The Plaintiffs further submitted that the 5th Defendant has no authority to allocate unalienated Government land and that the Defendants were thereby trespassers, and their rights as temporary allotees could not be upheld over those of a registered proprietor as held in Jaj Super Power Cash and Carry Ltd vs. Nairobi City & Two others, Civil Appeal No 111 of 2002. Lastly, it was argued by the Plaintiffs relying on the decision in Central Kenya Ltd vs Trust Bank Ltd and others EALR (1995-98) 2 EA 57, that the onus was on the Defendants to proof the alleged fraud and they had not shown any prima facie proof of the same.

The 2nd Defendant’s learned Counsel filed submissions dated 5th March 2012. The learned Counsel argued that the Plaintiffs had failed to established a prima facie case has their title was voidable, having been obtained fraudulently. Further, that the Plaintiffs had not shown that they stood to suffer irreparable loss as the suit property’s value can be quantified and they could be adequately compensated by way of damages. Lastly, that an injunction would be injurious to the 2nd Defendant as he had incurred expenses developing the suit property.

Similar arguments were proffered by the Counsel for the 5th Defendant in submissions dated 18th January 2012, wherein it was averred that the Plaintiffs had not met the legal principles for the grant of an injunction as enunciated in Mrao vs First American Bank (2003) Eklr, as they had not demonstrated that they had lawfully acquired the suit property. The arguments made by the 2nd and 5th Defendants were reiterated by the learned Counsel for the 3rd, 5th, 6th and 7th Defendants in submissions dated 5th March 2012.

I have read and carefully considered the pleadings, evidence and submissions by the parties to this application. At this stage all I am required to do is determine the application before me on the basis of the requirements stated in Giella vs Cassman Brown & Co Ltd,(1973) EA 358 as to the grant of a temporary injunction. These are that the applicant must establish a prima facie case, and that he or she would suffer irreparable loss which may not be compensated by an award of damages. If the Court finds that the two requirements are not satisfied, it may decide an application on the balance of convenience.

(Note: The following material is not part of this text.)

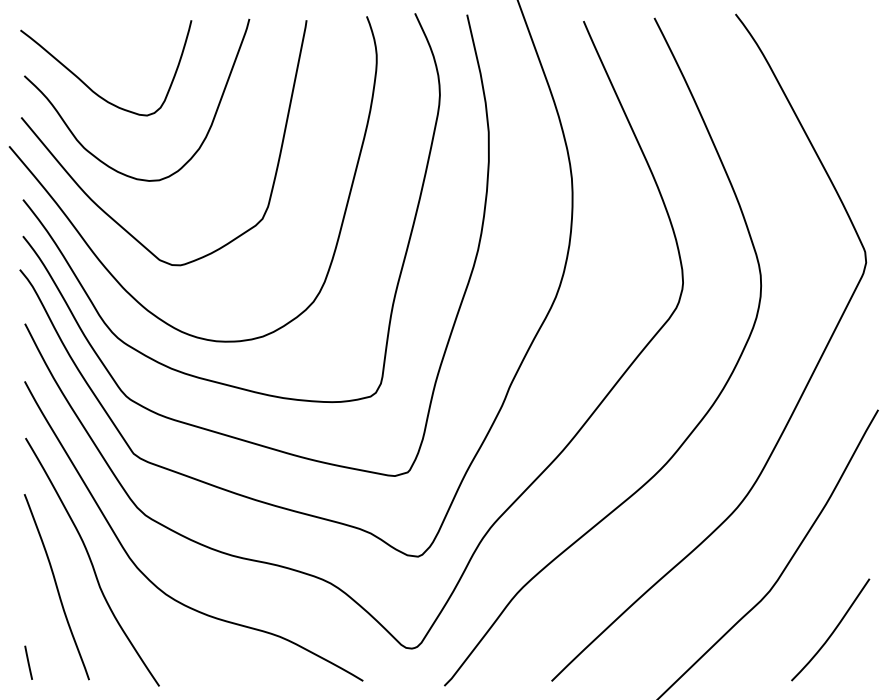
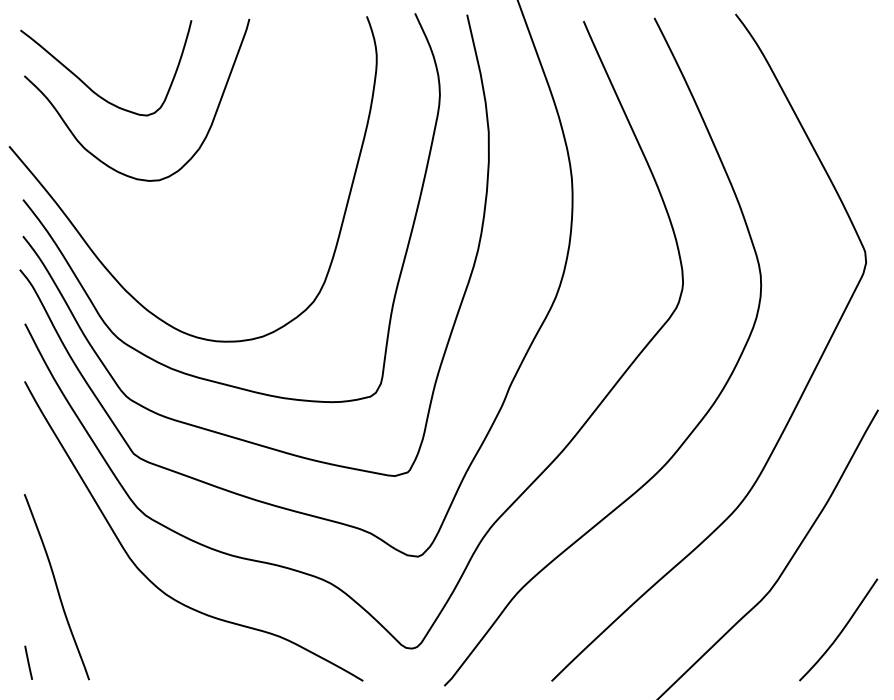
curve at (102, 208): present -> none
curve at (91, 561): present -> none
curve at (832, 631) position: (832, 631) -> (840, 631)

The first question I must therefore answer is whether the Plaintiff has established a prima facie case. The Plaintiff has provided evidence of title to the suit property, while the 2nd and 3rd Defendants rely on allotment letters issued by the 5th Defendant with respect to the same property. The rest of the Defendants rely on resolutions made in meetings of the 5th Defendant as indicating the basis of their interest in the suit property. It is my opinion that being the registered owners of the suit property, the Plaintiffs prima facie have a superior claim, and have therefore established a prima facie case with a probability of success.

The issue of whether the said title was issued irregularly or fraudulently can only be established after full trial and not at this stage. I am also of the view that damages are not an adequate remedy as the Plaintiffs have indicated that the suit property is meant for educational purposes and they have already established a school in the adjoining parcel of land.

I therefore allow the Plaintiffs’ application dated6th September 2011 and hereby order as follows:

1. TheDefendants are restrained jointly and severally and whether by themselves or by their servants, agents or otherwise howsoever from trespassing on, alienating, continuing with the construction of any structures and/or in any way whatsoever interfering with the Plaintiffs’ quiet possession over all that piece of land known as Land Reference Number 209/14527 situated in the City of Nairobi pending the hearing and determination of the suit herein or until further orders.

2. The Plaintiffs shall not to demolish or in any way interfere with any structures constructed on the said parcel of land by the Defendants pending the hearing and determination of the suit herein or until further orders.

3. The costs of the application shall be in the cause.

Dated, signed and delivered in open court at Nairobi this ____10th_____ day of ____October_____, 2012.